Vince looks at his shoes.
“It was like watching a tiger get taken down by a mosquito.”
“How much time did he do?”
She waves her hand like it’s no big deal. “He pulled a year. They thought they could turn him, get him to wear a wire, but he wouldn’t budge. Not Dom. Not for a year, not for eighty. He had character, which you wouldn’t know from your ass. But it ruined him. He got out and his hand didn’t work right, and then the right side of his face went—” She looks to the old man’s door. “Why did you bring that money? What do you want?”
Vince flinches. “I wanted to do the right thing.”

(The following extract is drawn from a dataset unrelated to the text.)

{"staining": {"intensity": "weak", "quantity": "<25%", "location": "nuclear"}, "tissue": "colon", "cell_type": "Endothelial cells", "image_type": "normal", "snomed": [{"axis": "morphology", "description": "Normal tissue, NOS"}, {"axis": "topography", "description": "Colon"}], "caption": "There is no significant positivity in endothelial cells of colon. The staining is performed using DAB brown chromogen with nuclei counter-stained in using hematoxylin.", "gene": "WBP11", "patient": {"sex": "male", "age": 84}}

She refuses to look away, or to allow him to look away. “Well, you’re too late to do it here.”
WHEN YOU’RE TAILING
someone, it is best to be like a shadow at three o’clock, not
behind
the subject but
parallel
with him—a lane over, or even better, on side streets and alleys, two steps over and
one behind. That way the target looks over his shoulder, straight back, and sees nothing. This method requires concentration and anticipation, but it sharpens the senses and eventually you know where he’s going before he does. At least that’s Alan Dupree’s new theory. He walks blindly through the terminal at LaGuardia, feeling more like a tourist than a cop, his first time in New York, looking for a tough guy whose name may or may not be Vince Camden. Needle, I’d like you to meet Haystack. In fact he wonders if that’s why Phelps
let
him make the trip when they got it approved, because he realized it was such a long shot. Let the rook waste his time.